— EXCERPT TO READ —
The disclosure relates to a method for lubricating a gear that can be, for example but not necessarily, a planetary gear. Furthermore, the disclosure relates to a gear system that comprises one or more gear stages such as, for example but not necessarily, one or more planetary gear stages.
Description of the Related Art
Many gear systems are provided with a pump that is configured to circulate lubricant oil via gear wheels of the gear system as well as via bearings of the gear system. In addition to the pump, the gear system may further comprise a cooler for cooling the lubricant oil in order to control temperatures of the gear wheels and the bearings as well as to keep the temperature of the lubricant oil in a range where the viscosity of the lubricant oil is suitable for properly lubricating the gear wheels and the bearings. Furthermore, the gear system may comprise a heater for warming the lubricant oil during a starting phase of the gear system so as to make the lubricant oil capable of being pumped and capable of properly lubricating the gear wheels and the bearings of the gear system. A challenge related to the above-described gear system is that different elements or parts of the gear system may have different requirements concerning the temperature and/or the viscosity of the lubricant oil.
Publication JPH0861470 describes a gear system that comprises a low-speed stage where it is advantageous that viscosity of lubricant oil is high and a high-speed stage where it is advantageous that the viscosity of the lubricant oil is low. The gear system comprises a pump for circulating a first lubricant oil flow via the low-speed stage and a second lubricant oil flow via the high-speed stage. These two lubricant oil flows are arranged to have different temperatures so that both the first and second lubricant oil flows are cooled with a cooler and thereafter the second lubricant oil flow is heated with a heater to reduce the viscosity of the lubricant oil supplied to the high-speed stage. Publication JPH0861470 describes also a gear system where the first lubricant oil flow is further cooled with an additional cooler. An inconvenience related to the gear system described in publication JPH0861470 is that temperature of the lubricant oil which is optimal for gear wheels is not necessarily optimal for e.g. bearings and vice versa when e.g. costs of an oil cooling system are under consideration.

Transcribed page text

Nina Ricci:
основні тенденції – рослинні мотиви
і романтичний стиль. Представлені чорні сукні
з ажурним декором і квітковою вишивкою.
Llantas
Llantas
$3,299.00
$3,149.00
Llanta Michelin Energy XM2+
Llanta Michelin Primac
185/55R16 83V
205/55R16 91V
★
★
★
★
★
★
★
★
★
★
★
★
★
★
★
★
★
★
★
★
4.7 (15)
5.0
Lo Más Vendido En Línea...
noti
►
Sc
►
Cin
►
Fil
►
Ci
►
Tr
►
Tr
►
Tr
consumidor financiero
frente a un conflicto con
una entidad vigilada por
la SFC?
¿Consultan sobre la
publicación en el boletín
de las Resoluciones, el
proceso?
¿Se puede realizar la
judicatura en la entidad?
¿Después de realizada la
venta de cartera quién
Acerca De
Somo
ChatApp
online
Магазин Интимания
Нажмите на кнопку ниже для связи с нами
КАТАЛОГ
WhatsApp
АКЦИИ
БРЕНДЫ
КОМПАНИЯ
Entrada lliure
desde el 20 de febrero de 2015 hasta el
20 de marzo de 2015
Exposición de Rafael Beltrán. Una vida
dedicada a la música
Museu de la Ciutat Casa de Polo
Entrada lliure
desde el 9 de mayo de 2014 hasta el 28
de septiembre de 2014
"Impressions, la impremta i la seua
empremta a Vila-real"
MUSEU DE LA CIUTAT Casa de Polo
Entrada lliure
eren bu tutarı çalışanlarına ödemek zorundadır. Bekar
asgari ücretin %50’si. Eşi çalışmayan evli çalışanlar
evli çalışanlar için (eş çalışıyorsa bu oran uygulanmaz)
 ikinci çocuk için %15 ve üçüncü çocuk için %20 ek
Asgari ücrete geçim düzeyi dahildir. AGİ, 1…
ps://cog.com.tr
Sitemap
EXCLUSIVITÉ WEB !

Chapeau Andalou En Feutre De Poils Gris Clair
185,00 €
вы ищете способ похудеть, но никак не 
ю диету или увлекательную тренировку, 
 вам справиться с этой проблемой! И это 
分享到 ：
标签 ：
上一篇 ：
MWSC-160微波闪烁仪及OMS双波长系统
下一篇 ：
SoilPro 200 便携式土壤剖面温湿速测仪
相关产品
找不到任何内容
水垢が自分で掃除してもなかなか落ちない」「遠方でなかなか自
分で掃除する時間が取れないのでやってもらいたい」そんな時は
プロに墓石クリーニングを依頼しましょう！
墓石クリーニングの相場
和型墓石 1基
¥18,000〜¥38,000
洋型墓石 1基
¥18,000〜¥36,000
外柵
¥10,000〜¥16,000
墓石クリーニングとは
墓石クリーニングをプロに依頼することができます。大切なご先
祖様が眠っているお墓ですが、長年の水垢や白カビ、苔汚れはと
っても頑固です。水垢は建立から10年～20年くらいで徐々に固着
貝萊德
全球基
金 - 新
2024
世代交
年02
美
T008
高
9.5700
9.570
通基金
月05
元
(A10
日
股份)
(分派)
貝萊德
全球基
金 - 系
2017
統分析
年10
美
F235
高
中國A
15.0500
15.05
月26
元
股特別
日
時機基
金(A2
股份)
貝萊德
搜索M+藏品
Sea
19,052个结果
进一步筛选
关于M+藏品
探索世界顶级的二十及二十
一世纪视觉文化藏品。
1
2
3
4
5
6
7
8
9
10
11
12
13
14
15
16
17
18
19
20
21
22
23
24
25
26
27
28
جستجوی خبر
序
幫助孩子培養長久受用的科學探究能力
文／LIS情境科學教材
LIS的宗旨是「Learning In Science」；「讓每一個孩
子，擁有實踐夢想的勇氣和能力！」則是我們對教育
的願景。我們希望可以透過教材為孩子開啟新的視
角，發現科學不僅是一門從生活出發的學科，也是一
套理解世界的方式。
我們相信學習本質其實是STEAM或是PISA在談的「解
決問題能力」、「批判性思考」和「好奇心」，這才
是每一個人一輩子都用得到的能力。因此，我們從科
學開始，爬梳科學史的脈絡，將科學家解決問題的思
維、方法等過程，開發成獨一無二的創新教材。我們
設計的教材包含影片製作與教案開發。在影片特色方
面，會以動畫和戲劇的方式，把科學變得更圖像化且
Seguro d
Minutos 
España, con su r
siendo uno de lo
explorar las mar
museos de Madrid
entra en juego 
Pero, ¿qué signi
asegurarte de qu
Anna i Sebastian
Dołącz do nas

— TASKS TO CARRY OUT —
**a)** Echo a span of the gear lubrication passage word for word, starting with "The disclosure relates to a method" and going on through "planetary gear stages.".
**b)** Carry on the gear lubrication passage from the point where it stops.
The data has no connection to the gear lubrication passage.

— EXERCISE ANSWERS —
**a)**
The disclosure relates to a method for lubricating a gear that can be, for example but not necessarily, a planetary gear. Furthermore, the disclosure relates to a gear system that comprises one or more gear stages such as, for example but not necessarily, one or more planetary gear stages.

**b)**
SUMMARY OF THE INVENTION
The following presents a simplified summary in order to provide a basic understanding of some aspects of various invention embodiments. The summary is not an extensive overview of the invention. It is neither intended to identify key or critical elements of the invention nor to delineate the scope of the invention. The following summary merely presents some concepts of the invention in a simplified form as a prelude to a more detailed description of exemplifying embodiments of the invention.
In this document, the term gear wheel means a cogged, rotating machine part. Two or more meshing gear wheels constitute a gear stage. The term gear as such refers in this document to a mechanical system having a first shaft and a second shaft, between which one or more gear stages provide speed and torque conversions and/or a change in a direction of a rotation axis. A gear system comprises a gear proper and a lubrication system. Furthermore, gear system may comprise auxiliary augmenting systems, such as e.g. instrumentation, control, and/or monitoring systems.
In this document, the word “geometric” when used as a prefix means a geometric concept that is not necessarily a part of any physical object. The geometric concept can be for example a geometric point, a straight or curved geometric line, a geometric plane, a non-planar geometric surface, a geometric space, or any other geometric entity that is zero, one, two, or three dimensional.
In accordance with the present invention, there is provided a new gear system that comprises:
- a first shaft and a second shaft for connecting to a mechanical system external to the gear system,
- at least one gear stage configured to transfer mechanical power between the first and second shafts,
- a pump system and oil channels configured to circulate lubricant oil via elements of the gear stage, a first lubricant oil flow being circulated via first elements of the gear stage and a second lubricant oil flow being circulated via second elements of the gear stage, and
- an oil conditioning system configured to control first temperature of the first lubricant oil flow supplied to the gear stage and to control second temperature of the second lubricant oil flow supplied to the gear stage.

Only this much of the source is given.